Die Verladung (englisch: Loading) ist der letzte physische Schritt im Lager: Versandfertige Packstücke, Paletten oder Behälter werden auf das Transportfahrzeug gebracht und an den Frachtführer übergeben. Mit der abgeschlossenen Verladung endet die Verantwortung des Lagers – umso wichtiger ist eine lückenlose Dokumentation.
Ablauf einer kontrollierten Verladung
- Bereitstellung: Sendungen werden je Tour oder Relation in Bereitstellungszonen an der Rampe gesammelt.
- Ladekontrolle: Beim Verladen wird jedes Packstück gescannt – so ist belegt, dass die richtige Sendung vollständig auf dem richtigen Fahrzeug ist.
- Ladungssicherung: Die Ladung wird gegen Verrutschen gesichert; bei palettierter Ware gehören Wickelfolie, Leergutkontrolle und Lastverteilung dazu.
- Übergabe: Frachtbrief oder Ladeliste werden quittiert; Abweichungen und Vorbehalte werden dokumentiert.

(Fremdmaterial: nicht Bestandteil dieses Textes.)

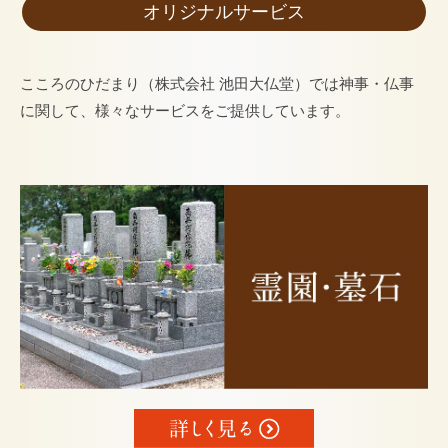
オリジナルサービス
こころのひだまり（株式会社 池田大仏堂）では神事・仏事
に関して、様々なサービスをご提供しています。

- Abschluss: Mit der Verladebestätigung bucht das System den Warenausgang und meldet die Sendung als „unterwegs”.
Typische Fehlerquellen
Vertauschte Paletten auf benachbarten Touren, vergessene Packstücke in der Bereitstellungszone, fehlende Verladenachweise bei Reklamationen – fast alle Verladefehler entstehen, wenn ohne Scannerkontrolle „nach Sicht” verladen wird.
Ein Warehouse Management System schließt diese Lücke: Es lässt nur Packstücke der richtigen Tour zu, meldet Unvollständigkeit sofort und erzeugt den Verladenachweis automatisch.